Like Miller, Lyons is also refocusing on improving service and calling on vendors to help. “Now is the time to invest in training your staff on guest service. Better-quality service leads to higher sales and repeat business. Call your wine and beer reps and have them come in and do a training session with your staff. Have competitions with your staff and find ways to add value. Create a dessert flight with smaller-size portions that you can sell for a lower price. From a labor perspective, you could look at cross-training staff so they are more versatile and add more value during a full shift. I’d also say don’t do anything too drastic that you can’t recover from when things turn the corner and pick back up."
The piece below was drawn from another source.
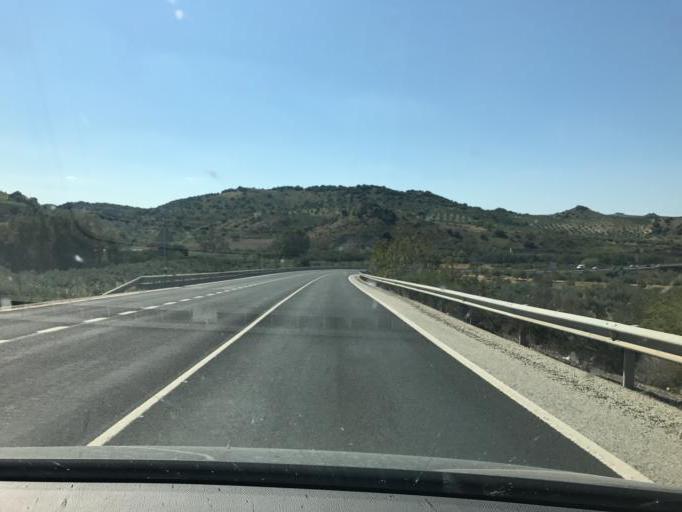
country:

In a down market, it is common for restaurateurs to cut all spending and stop all growth strategies, but Lyons has been doing the opposite. As a result, Dish Society’s San Felipe location has experienced extraordinary year-over-year sales growth, mostly due to outside sales from delivery services and catering. “We recently just rolled out online ordering and hired a director of catering and events," says Lyons. "A majority of our growth is coming from outside sales, so we’re investing in optimizing those systems as well as managing a better guest experience inside the four walls.”
Thomas Nguyen is a co-founder of Peli Peli and Peli Peli Kitchen, South African concepts with locations at Vintage Park (110 Vintage Park Boulevard), the Houston Galleria (5085 Westheimer) and Spring Valley (9090 Katy Freeway) and a frequent contributor to the Houston Press.